**Apply what you read:**
1/ According to the token-state article, what do organizations scale to meet the growing load?
2/ Repeat the passage of the token-state article between "With the evolution" and "acting as OAuth-AuthorizationServer(OAuth-AS).", inclusive.
3/ Write what comes next in the token-state article, beginning after its final sentence.

**Text block:**
________________________________________
Bringing Token State Consistency to the Edge

Summary

In this article, we decouple applications from an OAuth authorization server.

Introduction

With the evolution of 5G networks and the expansion of the “always on” world in which we live, online service providers are experiencing a demand explosion while their customers still expect lightning fast end user experiences. To address this, organizations are scaling their application servers and containers to meet the load. However, there will come a point where they face diminished returns on this tactic.

Traditionally, these applications consist of JavaScript-based UI frameworks interacting with backend microservices REST APIs. These REST APIs are usually protected using OAuth standards. In the ForgeRock world, this means leveraging ForgeRock® Identity Gateway (IG) acting as OAuth-ResourceServer (OAuth-RS), possibly with the Token Validation Microservice interacting with Access Manager acting as OAuth-AuthorizationServer(OAuth-AS).
________________________________________
**Extracted records:**
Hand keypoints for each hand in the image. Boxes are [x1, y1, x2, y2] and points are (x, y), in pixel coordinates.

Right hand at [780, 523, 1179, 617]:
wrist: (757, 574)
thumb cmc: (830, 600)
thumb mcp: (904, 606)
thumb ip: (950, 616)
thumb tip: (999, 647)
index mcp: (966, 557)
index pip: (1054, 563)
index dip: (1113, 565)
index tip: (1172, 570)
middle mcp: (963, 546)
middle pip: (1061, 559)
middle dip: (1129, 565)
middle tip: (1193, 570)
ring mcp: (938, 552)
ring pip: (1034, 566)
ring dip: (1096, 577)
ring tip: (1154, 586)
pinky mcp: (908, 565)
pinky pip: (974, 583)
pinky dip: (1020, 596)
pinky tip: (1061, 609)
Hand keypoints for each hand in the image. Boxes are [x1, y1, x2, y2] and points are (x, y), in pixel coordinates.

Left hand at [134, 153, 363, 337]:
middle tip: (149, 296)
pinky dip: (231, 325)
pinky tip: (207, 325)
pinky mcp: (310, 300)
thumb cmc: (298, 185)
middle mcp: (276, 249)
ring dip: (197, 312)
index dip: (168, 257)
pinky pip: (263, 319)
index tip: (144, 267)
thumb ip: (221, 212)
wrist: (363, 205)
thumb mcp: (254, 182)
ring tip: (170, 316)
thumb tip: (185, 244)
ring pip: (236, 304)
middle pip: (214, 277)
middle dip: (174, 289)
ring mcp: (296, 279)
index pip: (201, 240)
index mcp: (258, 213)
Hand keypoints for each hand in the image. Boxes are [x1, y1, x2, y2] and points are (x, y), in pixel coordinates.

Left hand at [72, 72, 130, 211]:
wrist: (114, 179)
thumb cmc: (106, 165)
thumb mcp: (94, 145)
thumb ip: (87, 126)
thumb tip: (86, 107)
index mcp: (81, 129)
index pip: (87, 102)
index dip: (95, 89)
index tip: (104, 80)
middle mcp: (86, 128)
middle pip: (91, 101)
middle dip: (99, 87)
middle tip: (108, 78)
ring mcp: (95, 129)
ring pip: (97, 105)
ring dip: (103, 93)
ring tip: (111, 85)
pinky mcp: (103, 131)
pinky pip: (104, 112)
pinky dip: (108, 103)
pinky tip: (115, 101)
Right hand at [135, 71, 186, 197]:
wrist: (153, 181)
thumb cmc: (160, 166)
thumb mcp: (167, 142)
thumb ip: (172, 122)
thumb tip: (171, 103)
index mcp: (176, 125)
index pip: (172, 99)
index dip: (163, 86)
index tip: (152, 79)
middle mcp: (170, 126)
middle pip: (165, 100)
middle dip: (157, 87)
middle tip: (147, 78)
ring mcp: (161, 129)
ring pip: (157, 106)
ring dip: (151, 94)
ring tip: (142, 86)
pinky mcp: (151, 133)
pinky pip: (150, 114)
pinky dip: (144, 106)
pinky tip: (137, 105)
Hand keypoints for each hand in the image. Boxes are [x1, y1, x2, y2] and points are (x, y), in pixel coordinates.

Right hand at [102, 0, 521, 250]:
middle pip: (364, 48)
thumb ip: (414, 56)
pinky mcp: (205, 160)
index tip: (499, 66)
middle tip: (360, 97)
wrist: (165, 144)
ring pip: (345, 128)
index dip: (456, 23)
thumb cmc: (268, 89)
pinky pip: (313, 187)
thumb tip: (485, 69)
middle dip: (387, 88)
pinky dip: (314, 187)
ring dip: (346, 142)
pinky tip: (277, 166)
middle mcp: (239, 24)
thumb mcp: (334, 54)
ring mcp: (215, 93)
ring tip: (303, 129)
________________________________________
**Outputs by task:**
1/ Their application servers and containers.

2/
With the evolution of 5G networks and the expansion of the “always on” world in which we live, online service providers are experiencing a demand explosion while their customers still expect lightning fast end user experiences. To address this, organizations are scaling their application servers and containers to meet the load. However, there will come a point where they face diminished returns on this tactic.

Traditionally, these applications consist of JavaScript-based UI frameworks interacting with backend microservices REST APIs. These REST APIs are usually protected using OAuth standards. In the ForgeRock world, this means leveraging ForgeRock® Identity Gateway (IG) acting as OAuth-ResourceServer (OAuth-RS), possibly with the Token Validation Microservice interacting with Access Manager acting as OAuth-AuthorizationServer(OAuth-AS).

3/
Problem statement

Each application/microservice access involves validating the OAuth access token. This means for each request microservice needs to invoke OAuth-AS for token validations. This approach results in a tight coupling between protected applications and OAuth-AS. This approach may result in some additional issues, such as:

  1. Latency: As microservices and OAuth-AS are usually deployed in different infrastructure networks, there is an inherent latency between these components. Invoking OAuth-AS for every resource access can lead to bottlenecks on OAuth-AS(AM) servers.
  2. Local caching: Some deployments leverage local caching in edge components such as Token Validation Microservice caching. In order to horizontally scale these microservice containers can be added/removed dynamically. This means application requests can be routed to any microservice container behind load balancers. This results in inefficient usage of this local cache. Note latest versions of IG provide websocket notifications for token revocations but as these notifications are sent to all IG instances in the cluster, scaling these microservices can lead to inefficient notifications broadcast to all instances. Also, this mechanism mandates that AM is reachable from each microservice container which may not be feasible in all cloud deployments.
  3. Security: Some deployments completely decouple OAuth-RS from OAuth-AS by performing local stateless JwT token validation checks. Although local validations can include token signature validation, expiry checks, etc, it is not possible to locally check if the access token has been revoked or not. Hence for security reasons, this option is not recommended as users/applications may end up using revoked tokens.

To resolve these issues, a shared denylist cache can be leveraged for securely and efficiently decoupling microservices from an OAuth authorization server.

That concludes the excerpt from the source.